The Principles of Commercial Production
Writing about the influence of Wall Street on the motion picture industry in the thirties, David Robinson says,
The bureaucrats and accountants, eager to overcome the unpredictable and intractable element in the creation of films, began to codify certain principles of commercial production that still prevail in the industry: the attempt to exploit proven success with formula pictures and cycles of any particular genre which temporarily sells, at the expense of other and perhaps unorthodox product; the quest for predictable sales values-star names, best-selling titles, costly and showy production values-which have little to do with art.
That doesn't just describe movies in the thirties; it describes books today.
Publishing is an industry, and it's driven by commercial values.
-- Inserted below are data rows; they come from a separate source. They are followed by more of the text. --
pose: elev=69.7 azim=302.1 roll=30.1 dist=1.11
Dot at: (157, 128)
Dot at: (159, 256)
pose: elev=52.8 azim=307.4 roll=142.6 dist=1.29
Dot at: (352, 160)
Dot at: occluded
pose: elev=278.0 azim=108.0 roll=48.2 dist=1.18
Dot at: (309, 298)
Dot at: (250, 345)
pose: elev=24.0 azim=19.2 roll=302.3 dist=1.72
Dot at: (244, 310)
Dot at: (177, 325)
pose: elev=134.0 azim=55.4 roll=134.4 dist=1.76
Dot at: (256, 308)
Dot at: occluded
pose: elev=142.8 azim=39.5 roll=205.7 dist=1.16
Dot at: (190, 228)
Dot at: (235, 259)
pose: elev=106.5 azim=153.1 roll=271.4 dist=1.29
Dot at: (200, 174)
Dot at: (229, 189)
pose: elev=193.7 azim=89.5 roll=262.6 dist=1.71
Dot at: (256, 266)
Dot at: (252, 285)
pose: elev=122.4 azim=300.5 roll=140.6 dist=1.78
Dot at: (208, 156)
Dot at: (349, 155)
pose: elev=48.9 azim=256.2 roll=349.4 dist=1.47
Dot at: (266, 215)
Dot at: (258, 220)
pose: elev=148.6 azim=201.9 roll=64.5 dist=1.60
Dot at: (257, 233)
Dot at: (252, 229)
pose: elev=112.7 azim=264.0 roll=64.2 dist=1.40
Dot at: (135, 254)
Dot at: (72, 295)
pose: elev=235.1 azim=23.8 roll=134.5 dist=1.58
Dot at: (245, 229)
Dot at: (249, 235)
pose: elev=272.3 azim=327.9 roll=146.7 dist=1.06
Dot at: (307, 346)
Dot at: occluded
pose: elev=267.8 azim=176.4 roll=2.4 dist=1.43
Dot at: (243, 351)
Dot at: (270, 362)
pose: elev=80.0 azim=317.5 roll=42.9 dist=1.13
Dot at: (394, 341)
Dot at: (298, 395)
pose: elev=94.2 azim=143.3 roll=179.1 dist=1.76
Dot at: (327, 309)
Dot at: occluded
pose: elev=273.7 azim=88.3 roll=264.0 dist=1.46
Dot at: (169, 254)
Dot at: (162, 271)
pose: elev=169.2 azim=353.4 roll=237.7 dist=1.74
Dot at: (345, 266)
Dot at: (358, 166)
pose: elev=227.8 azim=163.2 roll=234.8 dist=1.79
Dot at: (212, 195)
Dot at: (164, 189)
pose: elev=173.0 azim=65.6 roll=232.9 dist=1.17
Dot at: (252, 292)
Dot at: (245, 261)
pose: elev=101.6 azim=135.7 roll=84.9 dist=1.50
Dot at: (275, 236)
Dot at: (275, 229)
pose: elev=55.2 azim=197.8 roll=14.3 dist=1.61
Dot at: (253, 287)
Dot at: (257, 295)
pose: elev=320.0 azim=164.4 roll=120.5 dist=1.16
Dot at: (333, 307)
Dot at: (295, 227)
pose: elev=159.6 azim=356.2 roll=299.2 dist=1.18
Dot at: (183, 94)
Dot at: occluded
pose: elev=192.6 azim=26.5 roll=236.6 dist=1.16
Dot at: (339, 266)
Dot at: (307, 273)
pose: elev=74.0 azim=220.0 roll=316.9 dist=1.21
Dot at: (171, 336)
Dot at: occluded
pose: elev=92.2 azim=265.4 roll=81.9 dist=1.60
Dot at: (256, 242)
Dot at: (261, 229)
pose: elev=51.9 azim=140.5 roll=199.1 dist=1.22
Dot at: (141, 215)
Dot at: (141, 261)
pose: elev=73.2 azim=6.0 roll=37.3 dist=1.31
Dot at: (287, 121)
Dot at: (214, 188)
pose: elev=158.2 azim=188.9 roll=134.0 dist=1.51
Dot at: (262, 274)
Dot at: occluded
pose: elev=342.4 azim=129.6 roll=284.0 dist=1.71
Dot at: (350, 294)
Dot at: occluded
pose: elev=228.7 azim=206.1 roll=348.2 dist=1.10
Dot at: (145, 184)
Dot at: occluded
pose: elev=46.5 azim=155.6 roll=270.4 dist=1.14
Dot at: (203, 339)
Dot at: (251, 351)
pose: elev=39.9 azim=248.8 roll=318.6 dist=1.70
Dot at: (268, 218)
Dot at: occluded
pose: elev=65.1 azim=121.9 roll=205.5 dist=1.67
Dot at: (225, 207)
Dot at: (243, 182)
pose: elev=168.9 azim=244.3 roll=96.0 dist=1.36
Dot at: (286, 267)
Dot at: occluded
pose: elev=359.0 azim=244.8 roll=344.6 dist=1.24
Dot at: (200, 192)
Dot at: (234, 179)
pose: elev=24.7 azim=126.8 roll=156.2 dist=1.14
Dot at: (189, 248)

The principles
have been codified. They know how to make it work. They are suspicious of creativity,
innovation, surprise, novelty. Freshness, newness, authenticity, and genuineness.
The authentic can't be faked and it will not be denied. But it will be resisted.
Emerson told Whitman, "There are renunciations and apprenticeships, and this
is thine: thou must pass as a fool and a churl for a long season."
How does the artist deal with the bureaucrats and accountants in the publishing industry?
For a long season?
He disintermediates.
"Anything you have
to do, you have to go on and do yourself," Rahsaan Roland Kirk said.